Last week’s annual meeting of the Association of the United States Army surpassed last year’s attendance despite lingering budget cuts and a partial government shutdown.
In the face of the ongoing effects of sequestration, and coming hard on the heels of a partial government shutdown, it is a wonder that the 2013 Annual Meeting of the Association of the United States Army took place at all last week, let alone that its attendance numbers were substantial.
“I’m surprised any of us is here,” Army Secretary John McHugh said in his opening remarks at the conference, as reported by Breaking Defense. While AUSA predicted strong attendance a week before the meeting, which took place October 21-23 in Washington, DC, the actual numbers showed an improvement over the 2012 conference.
We didn’t have a government shutdown last year, and we’re beating those numbers.
“We’re ahead of the game,” AUSA spokesman David Liddle told Breaking Defense during the conference. “We didn’t have a government shutdown last year, and we’re beating those numbers.”
Last year, amid scrutiny of other federal agencies’ lavish conference spending, the Army cut 88 percent of its budget for the AUSA meeting, resulting in a scaled-down event. In the four years before 2012, the Army spent $37.7 million to send 9,805 service members to the conference, compared to the $1.3 million it spend last year to send 400 attendees.
For its part, AUSA tried to make it easier for people to participate in this year’s meeting by live-streaming almost all of the panels to virtual attendees. It offered remote participants the opportunity to interact with and ask questions of speakers via social media and recorded all sessions for participants to view at a later date.
The association also tried to mitigate the effects of budget cuts and the shutdown—which canceled most temporary-duty travel and ended only days before the conference started—by picking up the $630,000 tab for about 280 Army personnel to travel to the event, according to DefenseNews.
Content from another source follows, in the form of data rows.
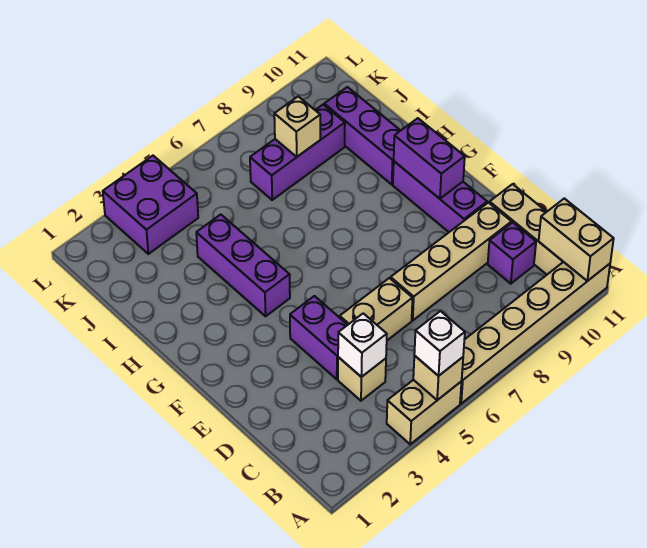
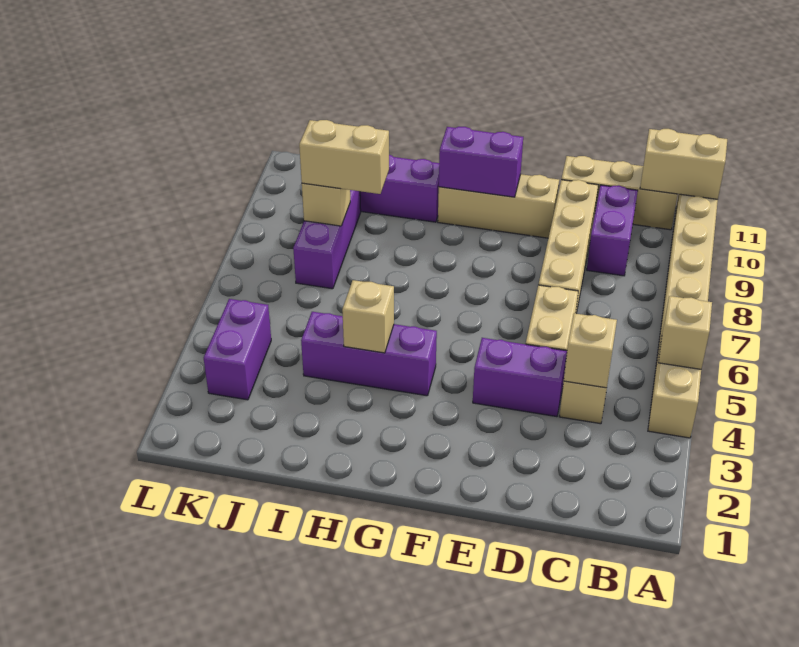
white 1x1 brick [414,311,465,376] -> none
white 1x1 brick [338,313,387,377] -> tan 1x1 brick [564,313,617,388]
purple 1x1 brick [488,223,536,284] -> purple 1x2 brick [587,185,638,276]
purple 1x3 brick [393,161,487,232] -> tan 1x3 brick [438,174,559,238]
none -> tan 1x1 brick [342,280,394,353]
none -> tan 1x2 brick [299,120,389,194]
purple 2x2 brick [103,156,198,254] -> purple 1x2 brick [204,299,271,400]

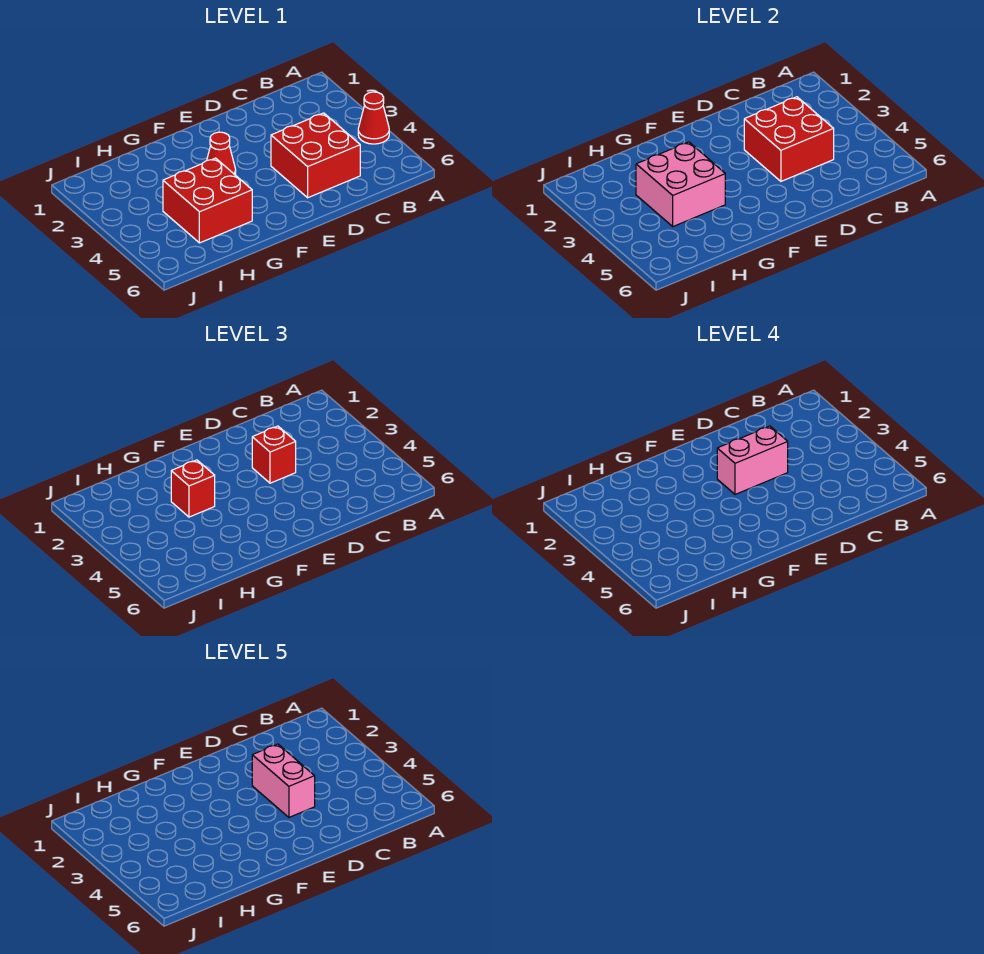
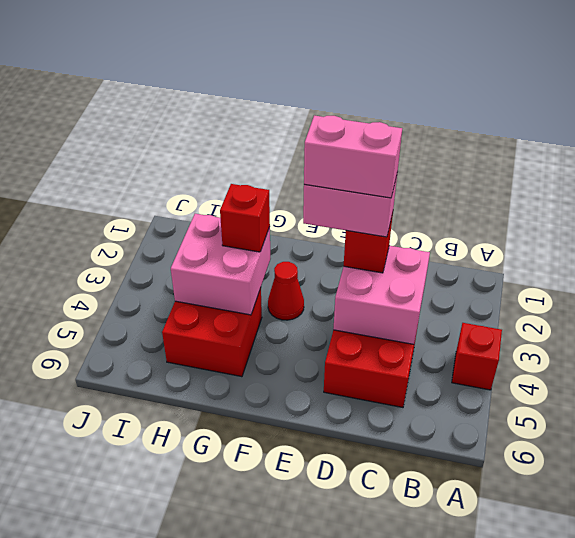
red 1x1 cone [358,92,389,144] -> red 1x1 brick [452,323,502,390]
red 2x2 brick [744,97,834,181] -> pink 2x2 brick [333,246,430,344]
pink 1x2 brick [252,744,315,817] -> pink 1x2 brick turned to [304,115,402,198]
“AUSA was happy to proffer monies at our expense, not taxpayer expense, so that key individuals in the Army could avail themselves of the opportunity to go to the annual meeting,” Liddle told DefenseNews. “This is a one-stop shop for the Army, once a year, to have a conversation about what’s going on with the Army, what’s going on with the soldier, what’s going on with the families, and what’s going on with industry partners. This is the best use of monies that could be allocated.”